Aku terbangun dengan ludah terakhir yang telah
menetes membentuk bayanganku. Ia pun terbang
menuju awang-awang, menuju bulan yang padam.
Bayangan yang tak akan kembali karena ia mengerti
bahwa kenyataan pun telah mengelabui nasibnya.
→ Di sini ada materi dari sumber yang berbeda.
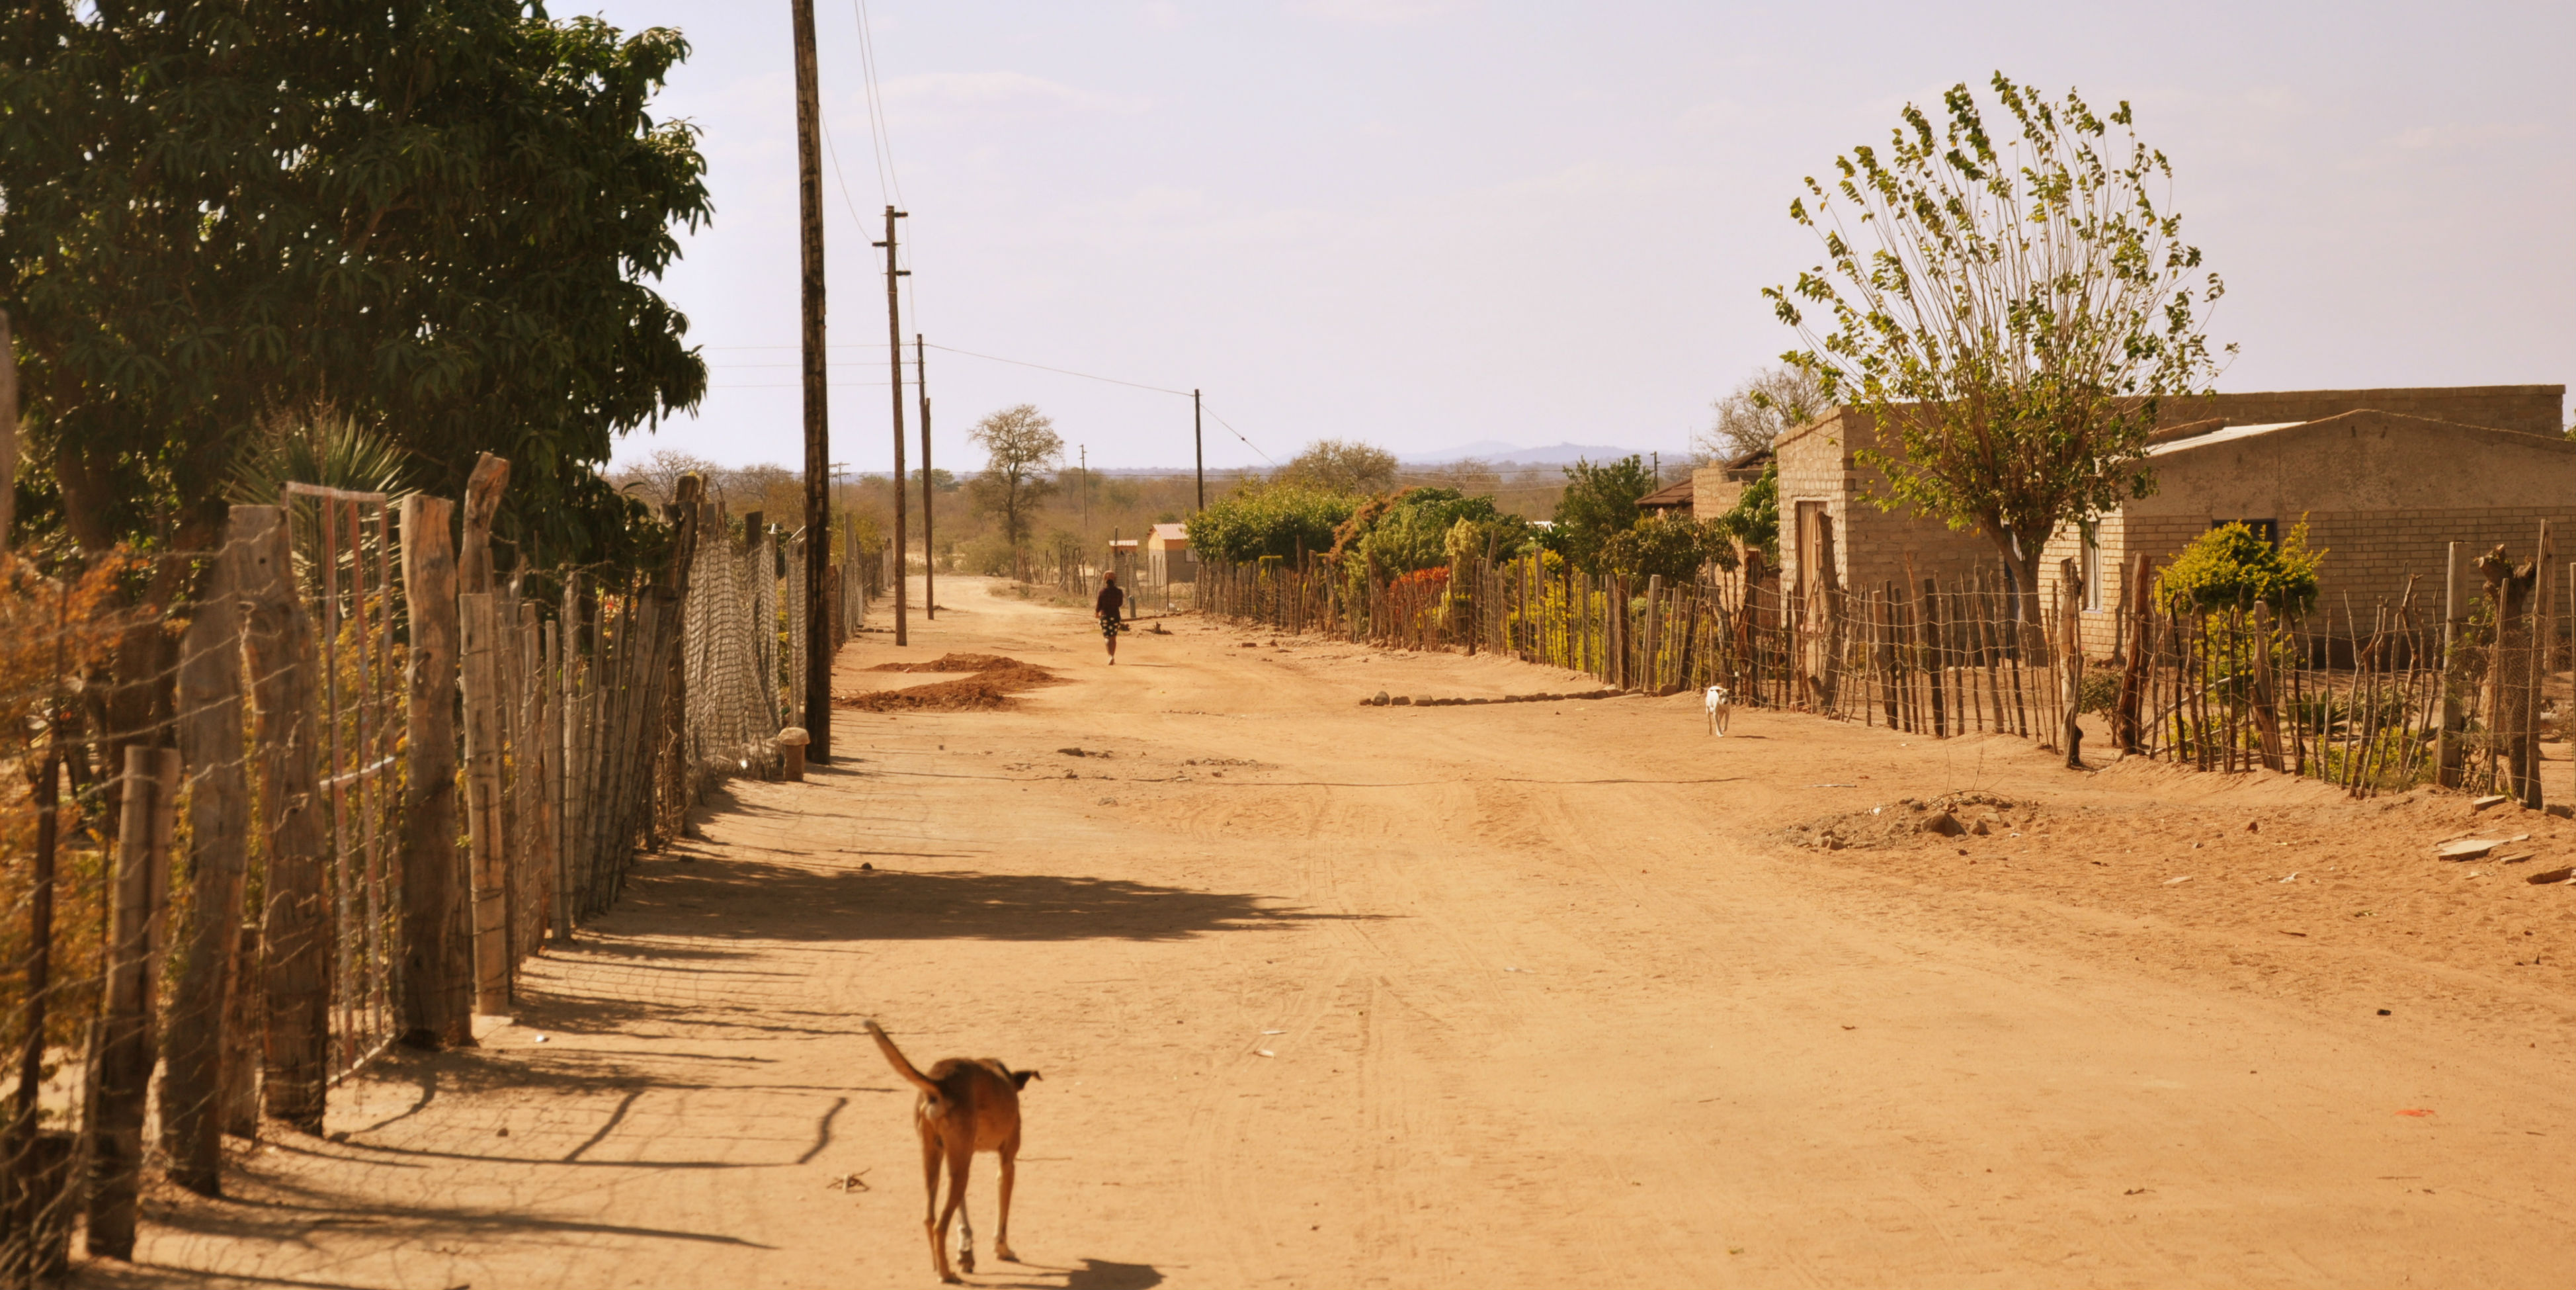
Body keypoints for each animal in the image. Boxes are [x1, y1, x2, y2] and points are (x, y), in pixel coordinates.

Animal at [870, 1014, 1040, 1277]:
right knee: (940, 1225)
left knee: (930, 1218)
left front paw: (965, 1254)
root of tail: (939, 1082)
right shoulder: (1007, 1163)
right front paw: (1002, 1249)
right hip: (958, 1168)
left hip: (935, 1159)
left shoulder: (960, 1155)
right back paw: (946, 1274)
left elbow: (962, 1213)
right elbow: (1002, 1216)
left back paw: (938, 1265)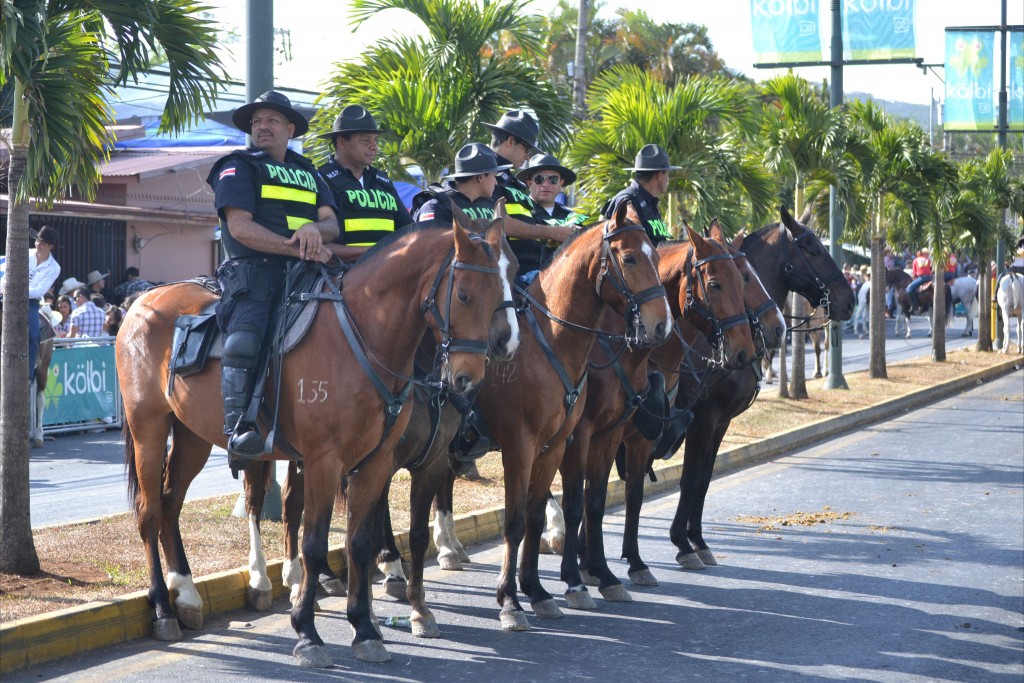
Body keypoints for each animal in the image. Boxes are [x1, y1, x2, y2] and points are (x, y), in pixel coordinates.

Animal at [117, 220, 509, 667]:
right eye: (463, 295)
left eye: (499, 295)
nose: (468, 377)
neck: (363, 334)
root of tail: (144, 299)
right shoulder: (325, 461)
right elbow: (315, 544)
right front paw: (307, 633)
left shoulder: (375, 463)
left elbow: (358, 542)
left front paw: (364, 628)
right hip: (148, 428)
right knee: (149, 512)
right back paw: (164, 608)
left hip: (192, 436)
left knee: (170, 505)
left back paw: (186, 594)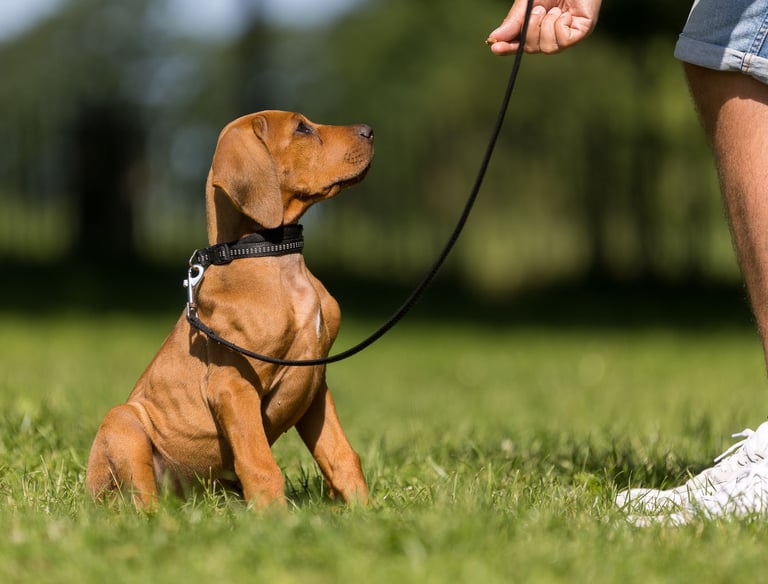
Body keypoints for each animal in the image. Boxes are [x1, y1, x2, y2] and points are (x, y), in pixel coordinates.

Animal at [86, 111, 374, 509]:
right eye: (302, 128)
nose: (370, 131)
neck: (270, 254)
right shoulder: (233, 387)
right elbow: (261, 465)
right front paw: (274, 519)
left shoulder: (316, 383)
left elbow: (343, 457)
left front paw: (367, 513)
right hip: (123, 422)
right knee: (143, 499)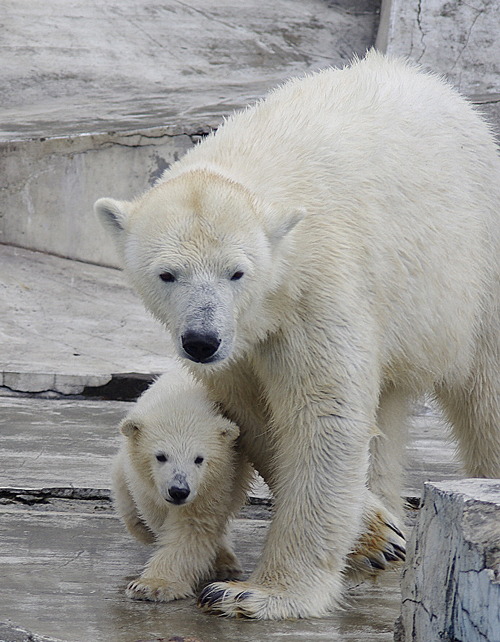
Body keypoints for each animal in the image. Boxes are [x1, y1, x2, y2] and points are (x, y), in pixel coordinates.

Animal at [114, 364, 254, 600]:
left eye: (199, 459)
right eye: (161, 456)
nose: (179, 491)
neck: (181, 404)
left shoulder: (217, 479)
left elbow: (191, 527)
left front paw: (152, 585)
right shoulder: (143, 481)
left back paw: (225, 562)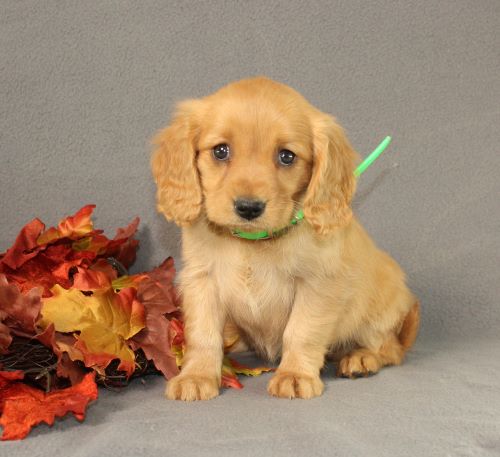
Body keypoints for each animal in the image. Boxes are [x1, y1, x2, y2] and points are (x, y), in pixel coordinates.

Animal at [151, 77, 418, 400]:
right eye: (220, 151)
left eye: (286, 156)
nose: (248, 208)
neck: (252, 243)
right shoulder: (202, 280)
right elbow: (203, 334)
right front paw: (196, 375)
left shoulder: (317, 285)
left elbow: (301, 332)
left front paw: (295, 374)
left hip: (378, 311)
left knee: (390, 348)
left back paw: (360, 358)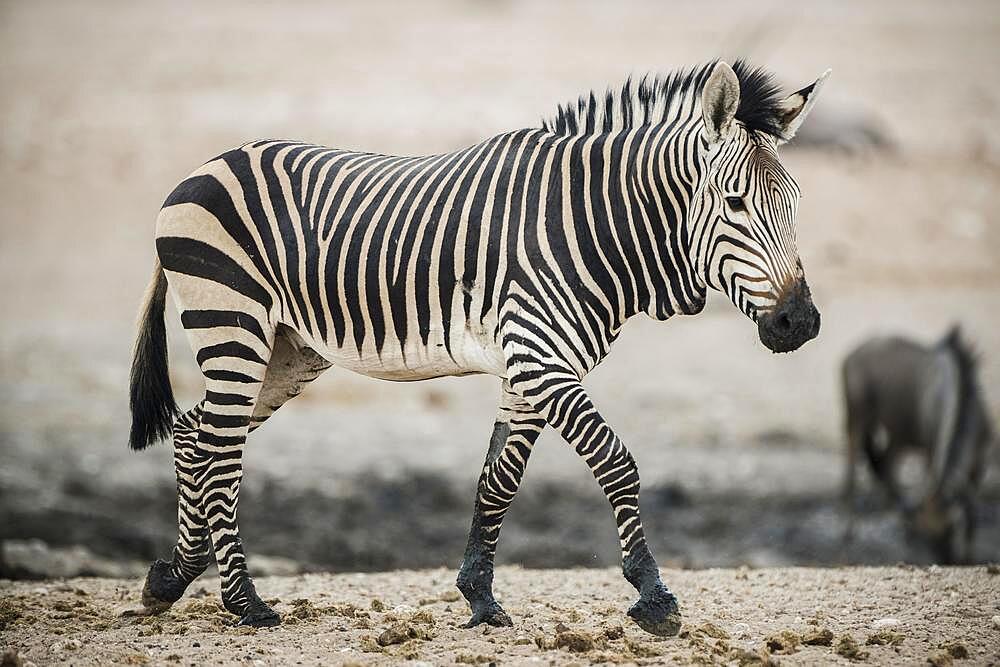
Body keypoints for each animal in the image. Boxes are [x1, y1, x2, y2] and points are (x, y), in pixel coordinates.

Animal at [131, 60, 828, 636]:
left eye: (795, 203)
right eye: (734, 203)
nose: (799, 323)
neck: (595, 227)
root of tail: (203, 167)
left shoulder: (529, 367)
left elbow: (498, 480)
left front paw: (480, 597)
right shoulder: (542, 359)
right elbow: (616, 462)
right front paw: (654, 596)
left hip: (288, 346)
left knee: (196, 433)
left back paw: (173, 575)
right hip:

Aku pun kemudian terbang tanpa keinginan, tanpa
kenyataan, mengikuti suara di balik dinding terjal yang
membujukku kembali ke dalam ajal bersama sebuah
kombinasi dan perulangan.
2019
Wayan Jengki Sunarta
Karena Kemolekan Landak
– untuk Warih Wisatsana
karena kemolekan landak
dengan bulu-duri berkelindan
dalam sajakmu
kususuri lagi jalan setapak
yang pernah kita tempuh
di bawah musim paceklik
yang mencekik hidup kita
di sini tak ada lagi sawah menguning
burung-burung pipit entah ke mana pergi
barangkali bunuh diri di celah-celah batu
sebelum kemarau menyentuh tubuhnya
nun jauh di situ kulihat kau gamang
menjulurkan tangan ke ambang petang
menerima usia tua memang
tidak sesederhana menuang
kata ketika waktu senggang
maka kususuri setapak ini
berharap berjumpa landak molek
dan kau tak perlu lagi
merunut cerita hingga akhir kata
tak ada nama kita tertera di situ
meski tubuh makin lengang
dan jauh dari remang bayang
dara jelita dalam sajakmu
karena kemolekan landak
yang duri mumpuninya
tak pernah kupahami
aku mengukur langkah pasti
agar mata kaki
menuntunku kembali
tiba di halaman rumah
tiada kuduga seekor landak molek
sepenuh kasih berbagi duri
dalam rimbun belukar mawar
maka kubiarkan saja senja
membawa cahaya tuanya
(2019)
Sihir Putri Duyung
tahukah kau,
mata jelita
putri duyung itu
telah menyihirku
di waktu lampau
ia ubah hari-hariku jadi aliran sungai
aku berenang riang seperti bocah dusun
aku susuri sumber airmatanya
ia kutuk mimpi-mimpiku jadi lumpur
di mana aku pun lebur
dalam kubangan waktu
penungguan
putri duyung itu pernah
menggelinjang
di hampar ranjang
mata indahnya berlinang
merindukan sungai
kini, aku kembali
terkenang
lekuk tubuhnya
bagai lika-liku sungai
teringat airmatanya
menenggelamkan aku
tanpa sisa
(2016/2019)
Alpha Hambally lahir di Medan, Sumatera Utara, 26 Desember 1990. Menamatkan pendidikan di Departemen Fisika ITS Surabaya. Kini tinggal dan bekerja sebagai penulis dan editor lepas di Jakarta.
Wayan Jengki Sunarta lahir di Denpasar, Bali, 22 Juni 1975. Buku kumpulan puisinya antara lain Montase (2016) dan Petualang Sabang (2018).